The task I wanted to accomplish was:

  1. Use Boto to start an elastic mapreduce cluster of machines.
  2. Install Hive and Impala on the machines.
  3. Use Spot instances for the core nodes.
Below is sample code to accomplish these tasks. I spent a great deal of time combing through the sourcecode for Boto. You may need to do the same.
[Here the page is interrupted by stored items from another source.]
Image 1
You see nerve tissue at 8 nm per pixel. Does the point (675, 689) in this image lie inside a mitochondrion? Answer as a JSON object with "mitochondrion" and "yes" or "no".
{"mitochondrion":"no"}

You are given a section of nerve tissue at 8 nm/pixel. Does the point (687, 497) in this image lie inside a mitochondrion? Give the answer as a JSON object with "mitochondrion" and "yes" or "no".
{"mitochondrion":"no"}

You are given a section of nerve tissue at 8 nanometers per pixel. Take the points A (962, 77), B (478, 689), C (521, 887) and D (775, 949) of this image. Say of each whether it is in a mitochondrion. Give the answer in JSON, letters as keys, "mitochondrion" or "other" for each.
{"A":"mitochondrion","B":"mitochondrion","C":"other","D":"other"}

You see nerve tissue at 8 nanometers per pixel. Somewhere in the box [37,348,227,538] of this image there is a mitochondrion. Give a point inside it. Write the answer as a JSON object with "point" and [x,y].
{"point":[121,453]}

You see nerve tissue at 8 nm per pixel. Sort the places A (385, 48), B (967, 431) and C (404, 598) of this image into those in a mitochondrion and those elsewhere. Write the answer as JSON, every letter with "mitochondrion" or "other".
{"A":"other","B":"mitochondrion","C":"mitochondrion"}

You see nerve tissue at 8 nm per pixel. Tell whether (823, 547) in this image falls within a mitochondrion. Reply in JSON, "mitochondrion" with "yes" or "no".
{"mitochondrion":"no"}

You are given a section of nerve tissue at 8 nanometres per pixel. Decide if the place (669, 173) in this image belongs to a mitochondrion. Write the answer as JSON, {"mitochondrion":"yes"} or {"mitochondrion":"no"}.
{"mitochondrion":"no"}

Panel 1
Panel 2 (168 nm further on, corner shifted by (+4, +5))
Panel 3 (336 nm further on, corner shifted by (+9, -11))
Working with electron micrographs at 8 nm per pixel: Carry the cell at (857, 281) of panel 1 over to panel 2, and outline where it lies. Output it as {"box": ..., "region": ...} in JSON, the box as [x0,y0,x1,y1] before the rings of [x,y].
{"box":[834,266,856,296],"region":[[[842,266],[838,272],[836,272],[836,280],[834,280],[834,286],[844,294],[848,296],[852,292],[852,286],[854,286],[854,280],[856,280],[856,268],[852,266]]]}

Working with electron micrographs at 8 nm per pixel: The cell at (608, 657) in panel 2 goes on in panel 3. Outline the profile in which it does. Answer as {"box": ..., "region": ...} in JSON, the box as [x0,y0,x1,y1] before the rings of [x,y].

This code is for Boto 2.32.1:


from boto.emr.connection import EmrConnection
from boto.emr.step import InstallHiveStep
from boto.emr import BootstrapAction
conn = boto.emr.connect_to_region('us-east-1')
hive_step = InstallHiveStep()
bootstrap_impala = BootstrapAction("impala","s3://elasticmapreduce/libs/impala/setup-impala",["--base-path","s3://elasticmapreduce","--impala-version","latest"])
instance_groups = [InstanceGroup(1, "MASTER", master_instance_type, "ON_DEMAND","mastername"),
                   InstanceGroup(num_instances, "CORE", slave_instance_type, 'SPOT', "slavename",bidprice=bidprice)]
jobid = conn.run_jobflow(cluster_name,log_uri="s3n://log_bucket",\
ec2_keyname="YOUR EC2 KEYPAIR NAME",\
availability_zone="us-east-1e",\
instance_groups=instance_groups,\
num_instances=str(num_instances),\
keep_alive="True",\
enable_debugging="True",\
hadoop_version="2.4.0",\
ami_version="3.1.0",\
visible_to_all_users="True",\
steps=[hive_step],\
bootstrap_actions=[bootstrap_impala])